It was agreed that the estates of Scotland should send an army of twenty-one thousand men into England, headed by the old earl of Leven. That they should receive thirty-one thousand pounds a month, and one hundred thousand pounds of it in advance, and another sum at the conclusion of peace. Sixty thousand pounds were soon remitted, the levies began, and in a few months Leslie mustered his army at Harlaw.

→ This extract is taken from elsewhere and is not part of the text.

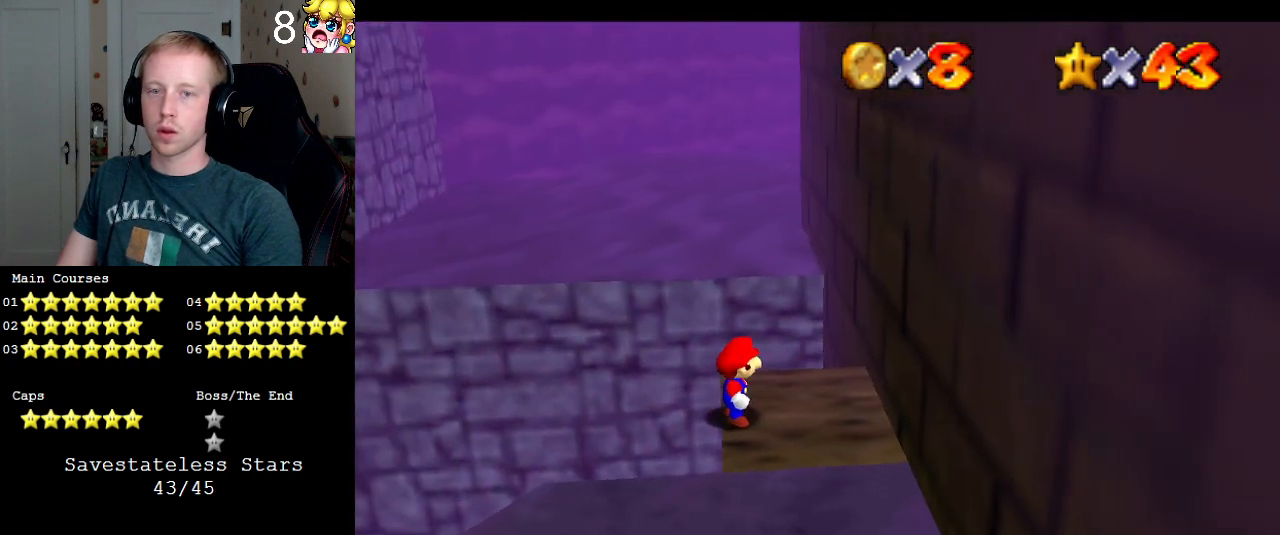
{"buttons": [], "left_stick": "center", "right_stick": "center", "events": []}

The union of the Scots with the parliament was an alarming blow to the royalists. If they had found it difficult to cope with parliament alone, how were they to withstand them and the Scots? To strengthen himself against this formidable coalition, Charles turned his attention to Ireland. There the army had actually grown to fifty thousand men, As the restorers of the English influence, these were to be paid out of the estates of the revolted Irish, and numbers of both English arid Scotch had flocked over. A large body of Scotch had landed under the command of general Monro, eager to revenge the massacre of their presbyterian brothers in Ulster. The natives had been driven back, and the invaders were busy parcelling out the evacuated lands. Two million and a half of acres had been promised by the English parliament as the reward of the victors.

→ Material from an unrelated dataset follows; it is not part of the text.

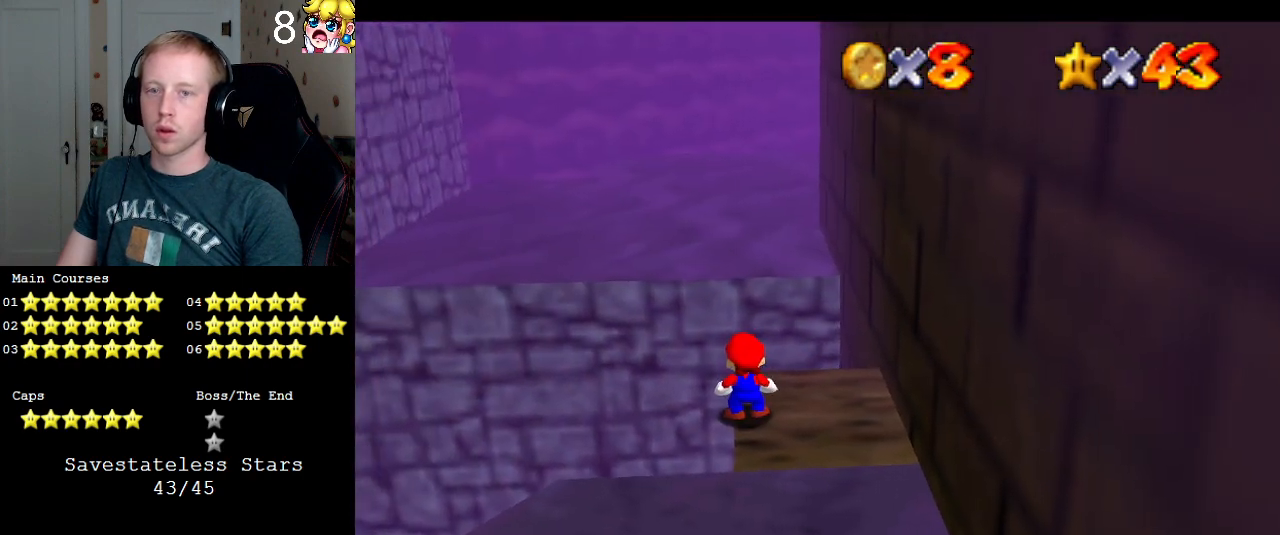
{"buttons": [], "left_stick": "center", "right_stick": "center", "events": [[67, "right_stick", "right"], [233, "right_stick", "center"]]}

To resist the tempest which threatened to exterminate them, the Irish catholics formed themselves into a confederation, and created a kind of parliament at Kilkenny. They imitated in everything the measures by which the Scotch had succeeded in enfranchising their religion. They professed the most profound loyalty to the sovereign, and asserted that they were in arms only for the protection of their religion and their lives. They established a synod which assumed the same religious authority as the Scotch assembly, and ordered a covenant to be taken, by which very one bound himself to maintain the catholic faith arid the rights of the sovereign and the subject. They appointed generals in each province, and all necessary officers for the command of their force. Charles, who suspected the allegiance of the earl of Warwick, had contrived to remove him, and appointed the marquis of Ormond in his place. To him the confederate catholics transmitted their petition, avowing he most unshaken loyalty, declaring that they had only taken up arms to defend their lives and properties from men who were equally the enemies of the king and their own. They were the same puritanic people, they said, who were seeking to deprive the king of his crown. These petitions forwarded to Charles, suggested to him the idea of deriving use from these forces. As they prayed him to assemble a new parliament in Ireland, to grant them the freedom of their religion and the rights of subjects, he instructed Ormond o come to terms with them, so that in their pacification they might be able to spare a considerable body of troops for his assistance in England. This was effected in September, 1643, and the confederates contributed directly thirty thousand pounds for the support of the royal army, fifteen thousand pounds in money, and fifteen thousand pounds in pensions.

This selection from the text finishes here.